It was standing-room-only out the door of the Jefferson County Commission office Thursday night as a request was put before the commission meeting for county action toward a Second Amendment sanctuary.
Social media postings earlier in the week indicated that supporters of the proposed ordinance intended to present the request to the commissioners and that people who were opposed intended to attend to express their opposition. Security for the meeting was higher than normal at the courthouse with a half-dozen Jefferson County Sherriff’s deputies at the front entrance and in the hallway throughout most of the meeting. In addition, those attending were routed through the courthouse screening devices as they entered.
Clay Folkner, who has headed a local drive to obtain signatures on petitions in support of the effort, gave to the commissioners during the public part of the meeting a document with the heading “ORDINANCE NO. 2020 — AN ORDINANCE ESTABLISHING JEFFERSON COUNTY, INDIANA AS A SECOND AMENDMENT SANCTUARY COUNTY (SASO).”
The language of the proposal read in part, “The right to keep and bear arms is a fundamental individual right that shall not be infringed; and all local, State, and Federal acts, laws, orders, rules or regulations regarding firearms, firearms accessories, and ammunition enacted or promulgated that violate that fundamental individual right are violative of the Second Amendment of the Constitution of the United States and/or Article I, Section 32 of the Indiana Constitution.”
The ending of the proposed ordinance read, “This ordinance is declared to be an emergency measure necessary for the immediate preservation of the peace, health, safety and general welfare of the people of this municipality, and shall take effect immediately upon passage.”
As Folkner presented the document to the commission, he noted that he had obtained more than 1,700 signatures in support of having the sanctuary ordinance.

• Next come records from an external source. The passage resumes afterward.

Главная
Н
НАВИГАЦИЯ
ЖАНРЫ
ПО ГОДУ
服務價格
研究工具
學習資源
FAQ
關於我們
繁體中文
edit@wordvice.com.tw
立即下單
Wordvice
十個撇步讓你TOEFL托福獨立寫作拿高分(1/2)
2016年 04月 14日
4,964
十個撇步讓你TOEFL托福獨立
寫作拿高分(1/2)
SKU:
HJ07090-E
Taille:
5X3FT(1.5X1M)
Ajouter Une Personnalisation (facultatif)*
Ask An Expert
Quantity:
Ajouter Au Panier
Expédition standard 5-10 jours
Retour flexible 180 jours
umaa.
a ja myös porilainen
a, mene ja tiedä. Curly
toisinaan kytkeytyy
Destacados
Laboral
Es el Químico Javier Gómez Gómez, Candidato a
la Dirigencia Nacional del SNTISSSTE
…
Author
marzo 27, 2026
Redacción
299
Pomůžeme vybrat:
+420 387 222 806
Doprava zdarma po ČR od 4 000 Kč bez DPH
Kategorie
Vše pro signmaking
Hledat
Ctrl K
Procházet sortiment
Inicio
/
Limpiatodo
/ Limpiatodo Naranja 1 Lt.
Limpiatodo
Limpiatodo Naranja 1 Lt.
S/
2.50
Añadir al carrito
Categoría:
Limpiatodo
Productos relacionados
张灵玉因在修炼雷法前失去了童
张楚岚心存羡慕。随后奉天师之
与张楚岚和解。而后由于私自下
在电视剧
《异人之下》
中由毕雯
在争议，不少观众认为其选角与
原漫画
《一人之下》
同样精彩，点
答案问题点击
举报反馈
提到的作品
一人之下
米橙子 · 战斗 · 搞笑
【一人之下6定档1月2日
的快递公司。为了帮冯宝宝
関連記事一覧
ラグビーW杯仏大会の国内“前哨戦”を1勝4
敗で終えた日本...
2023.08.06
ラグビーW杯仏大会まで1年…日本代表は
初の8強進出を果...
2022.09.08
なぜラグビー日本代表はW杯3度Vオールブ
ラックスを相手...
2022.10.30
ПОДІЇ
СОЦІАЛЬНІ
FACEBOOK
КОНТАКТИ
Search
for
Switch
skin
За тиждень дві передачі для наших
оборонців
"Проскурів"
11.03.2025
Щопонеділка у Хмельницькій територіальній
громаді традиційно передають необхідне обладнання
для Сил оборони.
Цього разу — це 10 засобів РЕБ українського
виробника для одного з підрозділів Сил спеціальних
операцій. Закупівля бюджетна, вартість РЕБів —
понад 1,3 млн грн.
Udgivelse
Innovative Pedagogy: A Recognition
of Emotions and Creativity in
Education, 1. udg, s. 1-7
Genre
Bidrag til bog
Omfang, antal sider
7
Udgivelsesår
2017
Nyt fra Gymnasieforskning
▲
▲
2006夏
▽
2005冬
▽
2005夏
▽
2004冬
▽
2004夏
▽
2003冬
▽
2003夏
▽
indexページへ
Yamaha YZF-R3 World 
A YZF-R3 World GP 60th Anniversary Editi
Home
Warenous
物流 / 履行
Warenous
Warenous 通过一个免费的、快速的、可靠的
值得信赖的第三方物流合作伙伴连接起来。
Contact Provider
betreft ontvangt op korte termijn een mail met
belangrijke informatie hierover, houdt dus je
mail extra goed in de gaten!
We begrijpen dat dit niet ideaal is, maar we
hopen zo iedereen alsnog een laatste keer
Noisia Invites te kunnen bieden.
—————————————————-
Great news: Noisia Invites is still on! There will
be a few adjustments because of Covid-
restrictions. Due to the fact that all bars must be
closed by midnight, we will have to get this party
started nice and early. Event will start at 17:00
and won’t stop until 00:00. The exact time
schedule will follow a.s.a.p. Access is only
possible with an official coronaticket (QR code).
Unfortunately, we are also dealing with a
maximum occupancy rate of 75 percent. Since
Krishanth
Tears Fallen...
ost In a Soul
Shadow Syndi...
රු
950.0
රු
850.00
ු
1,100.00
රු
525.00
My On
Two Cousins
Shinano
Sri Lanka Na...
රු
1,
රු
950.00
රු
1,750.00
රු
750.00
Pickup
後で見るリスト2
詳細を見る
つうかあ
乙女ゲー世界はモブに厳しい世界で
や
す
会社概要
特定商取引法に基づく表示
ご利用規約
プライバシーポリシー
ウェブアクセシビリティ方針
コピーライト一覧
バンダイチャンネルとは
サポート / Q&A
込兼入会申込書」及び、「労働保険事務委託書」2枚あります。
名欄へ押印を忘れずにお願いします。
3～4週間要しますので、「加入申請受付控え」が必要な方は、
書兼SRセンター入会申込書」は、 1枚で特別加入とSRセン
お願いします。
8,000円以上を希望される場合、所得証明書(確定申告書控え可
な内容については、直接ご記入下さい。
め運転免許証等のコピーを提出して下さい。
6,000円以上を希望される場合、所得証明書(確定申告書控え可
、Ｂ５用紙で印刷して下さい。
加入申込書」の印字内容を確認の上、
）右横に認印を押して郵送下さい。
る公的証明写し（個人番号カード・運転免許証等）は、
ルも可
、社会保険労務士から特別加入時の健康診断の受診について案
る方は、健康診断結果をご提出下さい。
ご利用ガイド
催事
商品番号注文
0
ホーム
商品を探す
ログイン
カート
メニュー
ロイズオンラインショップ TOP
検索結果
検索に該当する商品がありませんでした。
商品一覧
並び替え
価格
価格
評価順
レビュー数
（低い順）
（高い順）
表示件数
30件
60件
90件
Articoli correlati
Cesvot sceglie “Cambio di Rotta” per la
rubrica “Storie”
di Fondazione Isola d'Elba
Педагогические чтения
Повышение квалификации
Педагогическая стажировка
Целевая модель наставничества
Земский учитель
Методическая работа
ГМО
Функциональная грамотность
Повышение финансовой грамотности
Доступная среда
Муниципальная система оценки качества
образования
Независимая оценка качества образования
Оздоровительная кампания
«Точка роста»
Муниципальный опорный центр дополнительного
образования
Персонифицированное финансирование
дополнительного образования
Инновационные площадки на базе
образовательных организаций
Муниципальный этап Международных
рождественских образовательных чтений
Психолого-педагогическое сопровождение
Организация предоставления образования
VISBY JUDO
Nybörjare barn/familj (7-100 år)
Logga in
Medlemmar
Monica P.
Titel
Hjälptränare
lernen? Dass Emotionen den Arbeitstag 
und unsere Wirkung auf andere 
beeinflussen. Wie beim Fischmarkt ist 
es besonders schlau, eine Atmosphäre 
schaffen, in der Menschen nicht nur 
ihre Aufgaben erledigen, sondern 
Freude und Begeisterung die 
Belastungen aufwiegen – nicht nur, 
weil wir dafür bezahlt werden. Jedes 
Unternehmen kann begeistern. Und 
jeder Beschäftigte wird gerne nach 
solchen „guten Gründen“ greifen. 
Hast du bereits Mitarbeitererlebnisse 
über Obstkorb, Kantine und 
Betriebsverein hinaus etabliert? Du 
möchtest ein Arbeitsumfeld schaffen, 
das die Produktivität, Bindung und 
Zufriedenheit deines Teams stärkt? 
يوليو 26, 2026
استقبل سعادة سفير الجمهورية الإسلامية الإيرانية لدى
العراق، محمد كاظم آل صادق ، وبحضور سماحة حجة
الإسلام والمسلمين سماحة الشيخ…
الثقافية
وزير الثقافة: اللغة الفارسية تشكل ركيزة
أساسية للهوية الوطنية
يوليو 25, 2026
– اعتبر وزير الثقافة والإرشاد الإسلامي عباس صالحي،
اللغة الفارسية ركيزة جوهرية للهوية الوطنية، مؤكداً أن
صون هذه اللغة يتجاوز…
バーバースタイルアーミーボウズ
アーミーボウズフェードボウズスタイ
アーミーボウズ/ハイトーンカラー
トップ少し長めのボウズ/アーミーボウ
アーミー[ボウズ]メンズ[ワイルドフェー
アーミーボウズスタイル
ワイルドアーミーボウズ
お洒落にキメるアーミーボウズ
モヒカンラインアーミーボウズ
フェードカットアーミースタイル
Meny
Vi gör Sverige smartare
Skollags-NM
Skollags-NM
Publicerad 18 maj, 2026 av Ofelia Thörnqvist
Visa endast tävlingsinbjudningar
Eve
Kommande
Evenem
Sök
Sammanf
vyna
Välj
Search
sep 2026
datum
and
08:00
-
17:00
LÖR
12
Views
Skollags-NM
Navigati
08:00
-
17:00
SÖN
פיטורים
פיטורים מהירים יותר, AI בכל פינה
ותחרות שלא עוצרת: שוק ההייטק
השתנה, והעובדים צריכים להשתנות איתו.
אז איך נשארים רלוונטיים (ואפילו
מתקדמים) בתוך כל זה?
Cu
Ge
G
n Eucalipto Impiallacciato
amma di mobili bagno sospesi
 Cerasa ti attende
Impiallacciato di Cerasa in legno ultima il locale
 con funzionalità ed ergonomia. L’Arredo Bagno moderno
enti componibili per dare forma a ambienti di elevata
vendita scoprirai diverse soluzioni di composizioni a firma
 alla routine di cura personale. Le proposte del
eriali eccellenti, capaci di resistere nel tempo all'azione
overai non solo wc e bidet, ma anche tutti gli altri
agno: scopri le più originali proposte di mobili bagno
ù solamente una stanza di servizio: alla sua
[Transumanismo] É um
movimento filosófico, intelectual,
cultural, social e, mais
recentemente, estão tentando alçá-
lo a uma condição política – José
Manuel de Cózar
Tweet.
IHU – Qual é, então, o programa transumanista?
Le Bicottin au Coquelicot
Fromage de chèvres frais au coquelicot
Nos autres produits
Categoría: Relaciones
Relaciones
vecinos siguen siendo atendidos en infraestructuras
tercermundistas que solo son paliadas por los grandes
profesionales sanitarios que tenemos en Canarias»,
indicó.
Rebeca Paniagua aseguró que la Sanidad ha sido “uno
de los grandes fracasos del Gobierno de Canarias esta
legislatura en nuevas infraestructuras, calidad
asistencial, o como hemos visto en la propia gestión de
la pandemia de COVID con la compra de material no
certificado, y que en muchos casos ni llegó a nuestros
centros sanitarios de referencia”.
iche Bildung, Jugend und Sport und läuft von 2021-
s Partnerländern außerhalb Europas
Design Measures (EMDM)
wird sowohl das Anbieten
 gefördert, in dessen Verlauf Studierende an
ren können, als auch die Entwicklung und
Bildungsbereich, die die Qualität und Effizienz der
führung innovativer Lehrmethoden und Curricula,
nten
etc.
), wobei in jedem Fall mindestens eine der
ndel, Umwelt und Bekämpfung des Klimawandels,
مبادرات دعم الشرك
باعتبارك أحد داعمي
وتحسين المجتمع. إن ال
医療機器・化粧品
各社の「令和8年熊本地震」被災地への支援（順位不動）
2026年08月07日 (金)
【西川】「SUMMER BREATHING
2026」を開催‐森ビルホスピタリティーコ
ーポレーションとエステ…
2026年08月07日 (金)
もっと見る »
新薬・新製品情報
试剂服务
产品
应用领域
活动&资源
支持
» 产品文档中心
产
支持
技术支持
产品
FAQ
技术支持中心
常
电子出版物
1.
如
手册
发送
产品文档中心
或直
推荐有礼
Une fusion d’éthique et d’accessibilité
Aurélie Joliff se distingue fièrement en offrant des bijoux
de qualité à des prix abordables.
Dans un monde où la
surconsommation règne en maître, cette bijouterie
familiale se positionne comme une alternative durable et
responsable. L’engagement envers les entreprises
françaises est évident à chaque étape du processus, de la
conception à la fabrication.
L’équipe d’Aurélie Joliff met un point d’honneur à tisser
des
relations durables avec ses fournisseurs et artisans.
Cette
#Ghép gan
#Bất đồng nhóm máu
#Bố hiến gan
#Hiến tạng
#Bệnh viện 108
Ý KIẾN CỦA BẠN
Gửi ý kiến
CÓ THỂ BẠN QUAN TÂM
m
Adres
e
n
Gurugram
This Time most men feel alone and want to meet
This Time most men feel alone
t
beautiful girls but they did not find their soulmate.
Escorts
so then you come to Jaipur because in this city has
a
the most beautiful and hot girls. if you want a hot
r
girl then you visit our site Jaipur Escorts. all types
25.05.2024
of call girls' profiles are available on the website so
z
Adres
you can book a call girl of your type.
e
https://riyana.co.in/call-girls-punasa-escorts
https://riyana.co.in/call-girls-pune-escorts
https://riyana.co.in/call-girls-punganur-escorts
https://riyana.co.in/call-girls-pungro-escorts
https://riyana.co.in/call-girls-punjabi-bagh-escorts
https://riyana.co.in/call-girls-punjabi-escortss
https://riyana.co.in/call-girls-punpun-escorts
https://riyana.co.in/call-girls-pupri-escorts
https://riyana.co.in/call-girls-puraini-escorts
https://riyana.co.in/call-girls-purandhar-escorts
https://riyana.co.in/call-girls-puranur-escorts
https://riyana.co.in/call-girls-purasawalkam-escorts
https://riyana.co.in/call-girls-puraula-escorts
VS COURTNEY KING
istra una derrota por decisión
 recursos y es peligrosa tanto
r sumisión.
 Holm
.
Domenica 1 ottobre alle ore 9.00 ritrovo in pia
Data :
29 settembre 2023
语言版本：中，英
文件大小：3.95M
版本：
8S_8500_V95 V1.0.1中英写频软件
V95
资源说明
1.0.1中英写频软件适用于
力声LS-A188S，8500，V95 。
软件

He also told the commissioners he was presenting a “recommended language to get signed,” and that he realized the commission might make changes but he was putting his trust in the commission to make the right decisions.
Commission President David Bramer told Folkner the commission would need time to look over the documents and then opened the meeting for public comment, which brought about 30 minutes of passionate comments and discussion, both in support and opposition to the proposal.
The conversation was frequently punctuated with disagreement on the facts of the situation and speakers made their points with conviction in their voices. Most speakers introduced themselves as residents of Madison or the county and many noted how long they have lived in the area.
The comments addressed many different points and feelings, always seeming to come back to whether the rights granted in the Second Amendment are being threatened.
“This is a grassroots effort,” said Jesse Stillwell, saying there “already have been bills introduced in Indiana that have an affect on the Second Amendment.”
Warren Auxier urged the commission to “be cautious ” to make sure anything put in place is legal and doesn’t confuse the public or “make our law enforcement job more difficult.” He also urged commissioners to make sure they have the authority to make the kind of decision “some people are looking for you to make.”
“We are defending our rights,” said Gilbert Black.
Sandy Palmer said she did not feel her “Second Amendment right is in danger.”
When no more speakers stepped forward, Bramer again said he and the other commissioners would discuss what had been asked of them and the public conversation they had just heard and respond as soon as possible.